■ INSTRUCTIONS TO FOLLOW: Word for word, write out all of the entries that follow.

Items from a dataset:
BEGIN

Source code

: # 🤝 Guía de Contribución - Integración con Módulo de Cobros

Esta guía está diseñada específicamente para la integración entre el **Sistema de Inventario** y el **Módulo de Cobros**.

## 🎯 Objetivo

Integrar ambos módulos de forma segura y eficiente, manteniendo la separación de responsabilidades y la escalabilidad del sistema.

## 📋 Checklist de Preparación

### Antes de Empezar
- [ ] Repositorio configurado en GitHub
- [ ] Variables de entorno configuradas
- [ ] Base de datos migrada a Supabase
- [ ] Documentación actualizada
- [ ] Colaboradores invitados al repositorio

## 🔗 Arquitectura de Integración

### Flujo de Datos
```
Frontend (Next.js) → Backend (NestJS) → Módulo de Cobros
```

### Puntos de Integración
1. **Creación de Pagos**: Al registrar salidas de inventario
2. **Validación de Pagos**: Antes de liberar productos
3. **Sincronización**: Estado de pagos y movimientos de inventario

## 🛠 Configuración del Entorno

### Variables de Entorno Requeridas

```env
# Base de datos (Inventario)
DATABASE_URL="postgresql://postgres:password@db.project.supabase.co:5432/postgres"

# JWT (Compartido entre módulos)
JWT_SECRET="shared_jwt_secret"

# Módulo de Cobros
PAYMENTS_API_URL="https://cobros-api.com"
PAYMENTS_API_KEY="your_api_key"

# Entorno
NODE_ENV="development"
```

END

■ EXERCISE SOLUTION:
Source code

: # 🤝 Guía de Contribución - Integración con Módulo de Cobros

Esta guía está diseñada específicamente para la integración entre el **Sistema de Inventario** y el **Módulo de Cobros**.

## 🎯 Objetivo

Integrar ambos módulos de forma segura y eficiente, manteniendo la separación de responsabilidades y la escalabilidad del sistema.

## 📋 Checklist de Preparación

### Antes de Empezar
- [ ] Repositorio configurado en GitHub
- [ ] Variables de entorno configuradas
- [ ] Base de datos migrada a Supabase
- [ ] Documentación actualizada
- [ ] Colaboradores invitados al repositorio

## 🔗 Arquitectura de Integración

### Flujo de Datos
```
Frontend (Next.js) → Backend (NestJS) → Módulo de Cobros
```

### Puntos de Integración
1. **Creación de Pagos**: Al registrar salidas de inventario
2. **Validación de Pagos**: Antes de liberar productos
3. **Sincronización**: Estado de pagos y movimientos de inventario

## 🛠 Configuración del Entorno

### Variables de Entorno Requeridas

```env
# Base de datos (Inventario)
DATABASE_URL="postgresql://postgres:password@db.project.supabase.co:5432/postgres"

# JWT (Compartido entre módulos)
JWT_SECRET="shared_jwt_secret"

# Módulo de Cobros
PAYMENTS_API_URL="https://cobros-api.com"
PAYMENTS_API_KEY="your_api_key"

# Entorno
NODE_ENV="development"
```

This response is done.